» Belge bölümü:
Dünya Kudüs Haftası kapsamında İTTİHADUL ULEMA öncülüğünde düzenlenen Kudüs İçin Uluslararası Alimler Buluşması, İTTİHADUL ULEMA'nın Diyarbakır'daki Genel Merkezi'nde başladı.
Programda İTTİHADUL ULEMA Genel Başkanı Molla Enver Kılıçaslan ile Dünya Müslüman Alimler Birliği Genel Sekreteri Prof. Dr. Ali Muhyiddîn el-Karadâğî birer selamlama konuşması yaptı.
Kudüs meselesinin; Kur'anî, ilahî ve nebevî bir mesele olduğuna dikkat çeken Kılıçaslan, Allah-u Teala'nın, Kur'an-ı Kerim'de bir çok ayette Yahudileri, şeytandan daha fazla lanetlediğini hatırlattı.

» Görev tanımı: Lütfen belge bölümünden "Programda İTTİHADUL ULEMA" sözlerinin geçtiği yerden başlayıp "fazla lanetlediğini hatırlattı." sözlerinden sonra bitecek şekilde ilgili kısmı harfi harfine yazın.

» Veri kümesi alıntıları:
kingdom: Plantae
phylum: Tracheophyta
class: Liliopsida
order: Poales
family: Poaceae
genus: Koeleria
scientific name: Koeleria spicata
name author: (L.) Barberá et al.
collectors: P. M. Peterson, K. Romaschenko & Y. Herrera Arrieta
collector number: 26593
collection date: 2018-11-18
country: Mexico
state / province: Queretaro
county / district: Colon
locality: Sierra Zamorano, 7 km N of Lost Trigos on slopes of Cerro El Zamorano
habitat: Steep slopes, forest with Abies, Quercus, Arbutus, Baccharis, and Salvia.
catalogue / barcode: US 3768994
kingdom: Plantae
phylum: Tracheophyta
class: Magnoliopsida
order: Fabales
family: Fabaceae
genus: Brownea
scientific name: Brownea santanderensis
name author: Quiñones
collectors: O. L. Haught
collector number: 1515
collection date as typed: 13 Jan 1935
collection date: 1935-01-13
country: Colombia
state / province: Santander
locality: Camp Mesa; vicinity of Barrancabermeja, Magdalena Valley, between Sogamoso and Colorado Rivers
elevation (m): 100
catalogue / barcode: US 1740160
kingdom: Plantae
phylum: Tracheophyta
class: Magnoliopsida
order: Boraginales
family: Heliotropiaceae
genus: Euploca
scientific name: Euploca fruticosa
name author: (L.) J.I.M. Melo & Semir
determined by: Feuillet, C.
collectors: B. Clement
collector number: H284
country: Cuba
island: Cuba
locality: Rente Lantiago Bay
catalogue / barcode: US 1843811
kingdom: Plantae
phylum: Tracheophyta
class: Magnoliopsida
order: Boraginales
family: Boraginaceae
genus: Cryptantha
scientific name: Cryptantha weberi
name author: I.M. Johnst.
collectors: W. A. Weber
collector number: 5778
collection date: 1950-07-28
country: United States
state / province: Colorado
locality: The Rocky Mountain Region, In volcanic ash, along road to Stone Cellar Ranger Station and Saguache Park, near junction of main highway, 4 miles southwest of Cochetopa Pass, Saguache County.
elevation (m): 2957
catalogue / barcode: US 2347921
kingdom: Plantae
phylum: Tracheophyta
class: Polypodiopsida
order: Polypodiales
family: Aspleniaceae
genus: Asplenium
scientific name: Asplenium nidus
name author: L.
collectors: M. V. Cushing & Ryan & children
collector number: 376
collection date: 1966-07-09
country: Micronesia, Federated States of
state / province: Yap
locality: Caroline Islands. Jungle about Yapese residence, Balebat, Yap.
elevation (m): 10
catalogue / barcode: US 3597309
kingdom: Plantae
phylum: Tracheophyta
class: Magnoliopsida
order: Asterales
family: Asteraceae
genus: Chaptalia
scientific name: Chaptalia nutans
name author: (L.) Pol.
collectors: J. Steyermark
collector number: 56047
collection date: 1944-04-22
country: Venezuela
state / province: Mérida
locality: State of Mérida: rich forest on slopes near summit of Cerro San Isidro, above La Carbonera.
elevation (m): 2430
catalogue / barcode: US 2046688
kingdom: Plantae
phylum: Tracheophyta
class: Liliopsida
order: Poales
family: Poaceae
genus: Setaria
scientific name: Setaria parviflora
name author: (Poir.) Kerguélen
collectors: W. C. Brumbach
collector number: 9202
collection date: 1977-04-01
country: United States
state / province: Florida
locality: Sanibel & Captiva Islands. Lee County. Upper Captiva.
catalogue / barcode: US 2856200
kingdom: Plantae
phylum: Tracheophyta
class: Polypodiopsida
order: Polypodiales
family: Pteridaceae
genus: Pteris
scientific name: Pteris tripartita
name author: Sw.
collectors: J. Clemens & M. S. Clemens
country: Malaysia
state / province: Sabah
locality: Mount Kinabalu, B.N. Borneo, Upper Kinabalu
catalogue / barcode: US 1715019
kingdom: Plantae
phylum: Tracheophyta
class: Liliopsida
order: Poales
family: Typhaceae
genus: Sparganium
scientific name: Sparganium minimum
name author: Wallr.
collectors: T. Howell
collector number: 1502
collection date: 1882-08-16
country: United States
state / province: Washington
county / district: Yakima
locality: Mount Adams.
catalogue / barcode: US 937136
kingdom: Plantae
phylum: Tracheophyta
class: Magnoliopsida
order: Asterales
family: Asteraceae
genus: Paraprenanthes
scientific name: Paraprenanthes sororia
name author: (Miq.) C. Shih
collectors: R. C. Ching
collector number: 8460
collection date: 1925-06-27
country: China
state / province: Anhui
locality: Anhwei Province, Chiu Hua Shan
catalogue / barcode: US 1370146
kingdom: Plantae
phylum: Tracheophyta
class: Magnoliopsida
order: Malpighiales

» Yazılı cevap:
Programda İTTİHADUL ULEMA Genel Başkanı Molla Enver Kılıçaslan ile Dünya Müslüman Alimler Birliği Genel Sekreteri Prof. Dr. Ali Muhyiddîn el-Karadâğî birer selamlama konuşması yaptı.
Kudüs meselesinin; Kur'anî, ilahî ve nebevî bir mesele olduğuna dikkat çeken Kılıçaslan, Allah-u Teala'nın, Kur'an-ı Kerim'de bir çok ayette Yahudileri, şeytandan daha fazla lanetlediğini hatırlattı.